# Dataset records
--- START ---

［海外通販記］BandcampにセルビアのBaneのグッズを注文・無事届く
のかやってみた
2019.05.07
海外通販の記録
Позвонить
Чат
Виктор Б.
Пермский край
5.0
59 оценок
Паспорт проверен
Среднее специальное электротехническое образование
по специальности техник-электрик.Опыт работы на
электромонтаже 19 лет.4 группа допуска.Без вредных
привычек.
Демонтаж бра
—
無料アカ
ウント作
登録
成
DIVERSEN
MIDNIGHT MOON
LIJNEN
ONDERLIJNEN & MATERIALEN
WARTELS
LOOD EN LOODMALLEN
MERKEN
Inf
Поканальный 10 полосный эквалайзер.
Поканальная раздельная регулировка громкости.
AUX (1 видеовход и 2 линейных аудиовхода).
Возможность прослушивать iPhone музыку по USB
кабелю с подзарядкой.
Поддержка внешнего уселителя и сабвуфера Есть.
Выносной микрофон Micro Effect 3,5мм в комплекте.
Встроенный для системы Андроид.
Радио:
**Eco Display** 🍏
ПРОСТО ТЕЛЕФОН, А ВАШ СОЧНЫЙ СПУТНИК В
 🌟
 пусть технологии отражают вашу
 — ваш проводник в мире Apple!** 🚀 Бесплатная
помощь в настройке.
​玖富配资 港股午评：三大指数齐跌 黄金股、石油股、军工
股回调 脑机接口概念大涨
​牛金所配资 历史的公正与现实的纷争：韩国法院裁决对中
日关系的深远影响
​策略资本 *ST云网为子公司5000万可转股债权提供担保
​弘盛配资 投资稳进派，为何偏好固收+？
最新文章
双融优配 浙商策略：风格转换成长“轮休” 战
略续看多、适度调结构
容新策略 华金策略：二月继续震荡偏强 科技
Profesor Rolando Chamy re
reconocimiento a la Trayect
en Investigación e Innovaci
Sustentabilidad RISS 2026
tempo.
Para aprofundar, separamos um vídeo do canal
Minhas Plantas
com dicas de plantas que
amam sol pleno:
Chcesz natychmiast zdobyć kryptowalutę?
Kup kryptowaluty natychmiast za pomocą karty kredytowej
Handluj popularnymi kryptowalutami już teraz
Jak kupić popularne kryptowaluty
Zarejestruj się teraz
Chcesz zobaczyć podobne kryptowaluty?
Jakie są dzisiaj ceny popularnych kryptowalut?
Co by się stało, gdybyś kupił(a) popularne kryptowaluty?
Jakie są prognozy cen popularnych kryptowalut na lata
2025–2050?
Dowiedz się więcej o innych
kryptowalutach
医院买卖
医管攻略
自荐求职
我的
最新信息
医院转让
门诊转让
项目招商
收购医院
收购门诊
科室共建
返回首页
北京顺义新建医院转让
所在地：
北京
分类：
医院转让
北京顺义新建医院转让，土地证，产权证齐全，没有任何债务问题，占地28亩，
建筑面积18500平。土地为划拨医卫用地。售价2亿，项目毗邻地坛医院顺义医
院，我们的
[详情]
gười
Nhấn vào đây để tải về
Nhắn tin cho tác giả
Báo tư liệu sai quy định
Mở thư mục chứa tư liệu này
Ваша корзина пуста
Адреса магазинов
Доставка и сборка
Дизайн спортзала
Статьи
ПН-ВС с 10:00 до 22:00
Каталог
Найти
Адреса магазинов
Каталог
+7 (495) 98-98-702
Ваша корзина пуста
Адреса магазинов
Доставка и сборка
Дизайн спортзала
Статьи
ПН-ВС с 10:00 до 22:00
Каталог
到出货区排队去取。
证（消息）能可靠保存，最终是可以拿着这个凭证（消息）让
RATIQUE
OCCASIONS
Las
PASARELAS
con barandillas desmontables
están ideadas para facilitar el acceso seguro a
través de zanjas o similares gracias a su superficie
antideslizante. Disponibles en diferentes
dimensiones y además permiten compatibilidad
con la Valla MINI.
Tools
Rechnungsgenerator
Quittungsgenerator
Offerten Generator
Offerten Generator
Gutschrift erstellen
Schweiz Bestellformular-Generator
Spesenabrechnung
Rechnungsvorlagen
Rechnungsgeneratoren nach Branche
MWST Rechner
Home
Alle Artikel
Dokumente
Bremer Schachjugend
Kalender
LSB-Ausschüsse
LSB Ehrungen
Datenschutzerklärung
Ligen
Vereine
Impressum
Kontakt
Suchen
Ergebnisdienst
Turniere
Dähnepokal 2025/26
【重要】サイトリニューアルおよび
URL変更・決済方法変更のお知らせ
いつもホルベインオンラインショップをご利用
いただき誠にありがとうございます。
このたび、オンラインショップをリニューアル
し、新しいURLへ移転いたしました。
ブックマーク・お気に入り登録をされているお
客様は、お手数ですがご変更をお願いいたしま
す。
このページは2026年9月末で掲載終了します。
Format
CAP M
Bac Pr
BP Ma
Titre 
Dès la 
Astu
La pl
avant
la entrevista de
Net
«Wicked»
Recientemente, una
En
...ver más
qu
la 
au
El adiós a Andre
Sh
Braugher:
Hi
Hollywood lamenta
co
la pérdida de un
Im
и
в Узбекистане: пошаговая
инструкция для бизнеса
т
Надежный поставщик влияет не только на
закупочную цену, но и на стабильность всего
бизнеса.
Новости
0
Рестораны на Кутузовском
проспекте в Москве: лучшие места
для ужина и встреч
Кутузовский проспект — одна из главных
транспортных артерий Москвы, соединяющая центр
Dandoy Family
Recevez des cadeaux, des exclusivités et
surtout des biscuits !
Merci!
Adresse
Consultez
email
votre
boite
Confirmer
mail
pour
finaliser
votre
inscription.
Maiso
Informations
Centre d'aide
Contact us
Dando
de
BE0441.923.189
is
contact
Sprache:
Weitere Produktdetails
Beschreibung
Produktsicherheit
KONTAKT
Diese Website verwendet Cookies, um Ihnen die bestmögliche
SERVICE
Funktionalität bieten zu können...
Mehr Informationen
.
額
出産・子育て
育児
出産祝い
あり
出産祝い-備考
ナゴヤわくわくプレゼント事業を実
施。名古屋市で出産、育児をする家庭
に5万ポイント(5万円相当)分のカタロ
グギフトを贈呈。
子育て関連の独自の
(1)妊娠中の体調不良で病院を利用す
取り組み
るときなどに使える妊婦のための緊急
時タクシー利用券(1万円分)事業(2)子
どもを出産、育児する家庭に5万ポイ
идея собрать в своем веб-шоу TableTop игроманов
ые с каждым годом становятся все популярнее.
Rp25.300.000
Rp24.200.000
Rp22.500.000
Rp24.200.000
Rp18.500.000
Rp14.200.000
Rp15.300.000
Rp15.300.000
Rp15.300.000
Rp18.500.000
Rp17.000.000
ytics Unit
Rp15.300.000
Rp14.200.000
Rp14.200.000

--- END ---

# WORK ORDER
The entries above must be written out again exactly as they are.

# OUTPUT
［海外通販記］BandcampにセルビアのBaneのグッズを注文・無事届く
のかやってみた
2019.05.07
海外通販の記録
Позвонить
Чат
Виктор Б.
Пермский край
5.0
59 оценок
Паспорт проверен
Среднее специальное электротехническое образование
по специальности техник-электрик.Опыт работы на
электромонтаже 19 лет.4 группа допуска.Без вредных
привычек.
Демонтаж бра
—
無料アカ
ウント作
登録
成
DIVERSEN
MIDNIGHT MOON
LIJNEN
ONDERLIJNEN & MATERIALEN
WARTELS
LOOD EN LOODMALLEN
MERKEN
Inf
Поканальный 10 полосный эквалайзер.
Поканальная раздельная регулировка громкости.
AUX (1 видеовход и 2 линейных аудиовхода).
Возможность прослушивать iPhone музыку по USB
кабелю с подзарядкой.
Поддержка внешнего уселителя и сабвуфера Есть.
Выносной микрофон Micro Effect 3,5мм в комплекте.
Встроенный для системы Андроид.
Радио:
**Eco Display** 🍏
ПРОСТО ТЕЛЕФОН, А ВАШ СОЧНЫЙ СПУТНИК В
 🌟
 пусть технологии отражают вашу
 — ваш проводник в мире Apple!** 🚀 Бесплатная
помощь в настройке.
​玖富配资 港股午评：三大指数齐跌 黄金股、石油股、军工
股回调 脑机接口概念大涨
​牛金所配资 历史的公正与现实的纷争：韩国法院裁决对中
日关系的深远影响
​策略资本 *ST云网为子公司5000万可转股债权提供担保
​弘盛配资 投资稳进派，为何偏好固收+？
最新文章
双融优配 浙商策略：风格转换成长“轮休” 战
略续看多、适度调结构
容新策略 华金策略：二月继续震荡偏强 科技
Profesor Rolando Chamy re
reconocimiento a la Trayect
en Investigación e Innovaci
Sustentabilidad RISS 2026
tempo.
Para aprofundar, separamos um vídeo do canal
Minhas Plantas
com dicas de plantas que
amam sol pleno:
Chcesz natychmiast zdobyć kryptowalutę?
Kup kryptowaluty natychmiast za pomocą karty kredytowej
Handluj popularnymi kryptowalutami już teraz
Jak kupić popularne kryptowaluty
Zarejestruj się teraz
Chcesz zobaczyć podobne kryptowaluty?
Jakie są dzisiaj ceny popularnych kryptowalut?
Co by się stało, gdybyś kupił(a) popularne kryptowaluty?
Jakie są prognozy cen popularnych kryptowalut na lata
2025–2050?
Dowiedz się więcej o innych
kryptowalutach
医院买卖
医管攻略
自荐求职
我的
最新信息
医院转让
门诊转让
项目招商
收购医院
收购门诊
科室共建
返回首页
北京顺义新建医院转让
所在地：
北京
分类：
医院转让
北京顺义新建医院转让，土地证，产权证齐全，没有任何债务问题，占地28亩，
建筑面积18500平。土地为划拨医卫用地。售价2亿，项目毗邻地坛医院顺义医
院，我们的
[详情]
gười
Nhấn vào đây để tải về
Nhắn tin cho tác giả
Báo tư liệu sai quy định
Mở thư mục chứa tư liệu này
Ваша корзина пуста
Адреса магазинов
Доставка и сборка
Дизайн спортзала
Статьи
ПН-ВС с 10:00 до 22:00
Каталог
Найти
Адреса магазинов
Каталог
+7 (495) 98-98-702
Ваша корзина пуста
Адреса магазинов
Доставка и сборка
Дизайн спортзала
Статьи
ПН-ВС с 10:00 до 22:00
Каталог
到出货区排队去取。
证（消息）能可靠保存，最终是可以拿着这个凭证（消息）让
RATIQUE
OCCASIONS
Las
PASARELAS
con barandillas desmontables
están ideadas para facilitar el acceso seguro a
través de zanjas o similares gracias a su superficie
antideslizante. Disponibles en diferentes
dimensiones y además permiten compatibilidad
con la Valla MINI.
Tools
Rechnungsgenerator
Quittungsgenerator
Offerten Generator
Offerten Generator
Gutschrift erstellen
Schweiz Bestellformular-Generator
Spesenabrechnung
Rechnungsvorlagen
Rechnungsgeneratoren nach Branche
MWST Rechner
Home
Alle Artikel
Dokumente
Bremer Schachjugend
Kalender
LSB-Ausschüsse
LSB Ehrungen
Datenschutzerklärung
Ligen
Vereine
Impressum
Kontakt
Suchen
Ergebnisdienst
Turniere
Dähnepokal 2025/26
【重要】サイトリニューアルおよび
URL変更・決済方法変更のお知らせ
いつもホルベインオンラインショップをご利用
いただき誠にありがとうございます。
このたび、オンラインショップをリニューアル
し、新しいURLへ移転いたしました。
ブックマーク・お気に入り登録をされているお
客様は、お手数ですがご変更をお願いいたしま
す。
このページは2026年9月末で掲載終了します。
Format
CAP M
Bac Pr
BP Ma
Titre 
Dès la 
Astu
La pl
avant
la entrevista de
Net
«Wicked»
Recientemente, una
En
...ver más
qu
la 
au
El adiós a Andre
Sh
Braugher:
Hi
Hollywood lamenta
co
la pérdida de un
Im
и
в Узбекистане: пошаговая
инструкция для бизнеса
т
Надежный поставщик влияет не только на
закупочную цену, но и на стабильность всего
бизнеса.
Новости
0
Рестораны на Кутузовском
проспекте в Москве: лучшие места
для ужина и встреч
Кутузовский проспект — одна из главных
транспортных артерий Москвы, соединяющая центр
Dandoy Family
Recevez des cadeaux, des exclusivités et
surtout des biscuits !
Merci!
Adresse
Consultez
email
votre
boite
Confirmer
mail
pour
finaliser
votre
inscription.
Maiso
Informations
Centre d'aide
Contact us
Dando
de
BE0441.923.189
is
contact
Sprache:
Weitere Produktdetails
Beschreibung
Produktsicherheit
KONTAKT
Diese Website verwendet Cookies, um Ihnen die bestmögliche
SERVICE
Funktionalität bieten zu können...
Mehr Informationen
.
額
出産・子育て
育児
出産祝い
あり
出産祝い-備考
ナゴヤわくわくプレゼント事業を実
施。名古屋市で出産、育児をする家庭
に5万ポイント(5万円相当)分のカタロ
グギフトを贈呈。
子育て関連の独自の
(1)妊娠中の体調不良で病院を利用す
取り組み
るときなどに使える妊婦のための緊急
時タクシー利用券(1万円分)事業(2)子
どもを出産、育児する家庭に5万ポイ
идея собрать в своем веб-шоу TableTop игроманов
ые с каждым годом становятся все популярнее.
Rp25.300.000
Rp24.200.000
Rp22.500.000
Rp24.200.000
Rp18.500.000
Rp14.200.000
Rp15.300.000
Rp15.300.000
Rp15.300.000
Rp18.500.000
Rp17.000.000
ytics Unit
Rp15.300.000
Rp14.200.000
Rp14.200.000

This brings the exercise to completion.